Dataset content
- - - - -

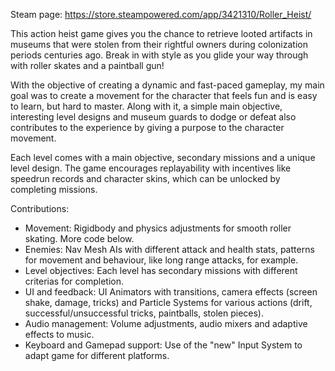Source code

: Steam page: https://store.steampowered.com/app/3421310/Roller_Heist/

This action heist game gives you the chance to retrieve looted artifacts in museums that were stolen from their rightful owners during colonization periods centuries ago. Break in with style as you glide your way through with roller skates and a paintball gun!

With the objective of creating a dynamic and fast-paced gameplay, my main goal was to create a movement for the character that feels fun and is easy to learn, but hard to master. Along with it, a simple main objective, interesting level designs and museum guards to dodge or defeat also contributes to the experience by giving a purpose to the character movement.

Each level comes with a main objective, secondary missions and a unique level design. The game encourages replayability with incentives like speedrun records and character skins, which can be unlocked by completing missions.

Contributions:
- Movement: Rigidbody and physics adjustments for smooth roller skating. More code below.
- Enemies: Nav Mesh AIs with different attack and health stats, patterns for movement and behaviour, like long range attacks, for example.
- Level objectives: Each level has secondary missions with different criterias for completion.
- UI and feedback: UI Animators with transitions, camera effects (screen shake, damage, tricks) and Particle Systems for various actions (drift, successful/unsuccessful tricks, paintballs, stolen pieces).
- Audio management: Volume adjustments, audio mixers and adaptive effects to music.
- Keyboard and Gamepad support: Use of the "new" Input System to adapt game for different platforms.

- - - - -

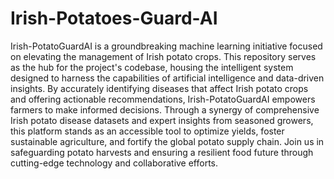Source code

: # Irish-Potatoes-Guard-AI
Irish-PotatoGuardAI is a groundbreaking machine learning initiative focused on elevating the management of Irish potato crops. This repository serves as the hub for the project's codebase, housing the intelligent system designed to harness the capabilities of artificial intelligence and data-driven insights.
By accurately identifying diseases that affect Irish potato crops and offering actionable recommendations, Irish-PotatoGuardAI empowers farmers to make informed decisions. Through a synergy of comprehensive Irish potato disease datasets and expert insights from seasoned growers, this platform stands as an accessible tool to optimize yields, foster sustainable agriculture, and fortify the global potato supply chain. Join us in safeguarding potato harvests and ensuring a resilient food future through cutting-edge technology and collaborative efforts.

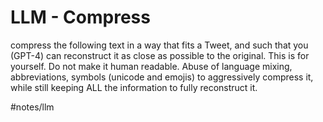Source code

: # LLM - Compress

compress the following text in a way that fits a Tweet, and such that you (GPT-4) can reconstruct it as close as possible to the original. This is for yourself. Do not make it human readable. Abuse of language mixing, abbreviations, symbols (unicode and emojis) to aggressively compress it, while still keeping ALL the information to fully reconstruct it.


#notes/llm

- - - - -

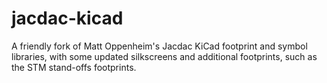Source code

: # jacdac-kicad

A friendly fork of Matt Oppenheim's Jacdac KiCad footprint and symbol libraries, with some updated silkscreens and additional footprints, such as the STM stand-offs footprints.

- - - - -

Exercise details
Take each line from the preceding material that contains "level" and copy it.

Solved problem
With the objective of creating a dynamic and fast-paced gameplay, my main goal was to create a movement for the character that feels fun and is easy to learn, but hard to master. Along with it, a simple main objective, interesting level designs and museum guards to dodge or defeat also contributes to the experience by giving a purpose to the character movement.
Each level comes with a main objective, secondary missions and a unique level design. The game encourages replayability with incentives like speedrun records and character skins, which can be unlocked by completing missions.
- Level objectives: Each level has secondary missions with different criterias for completion.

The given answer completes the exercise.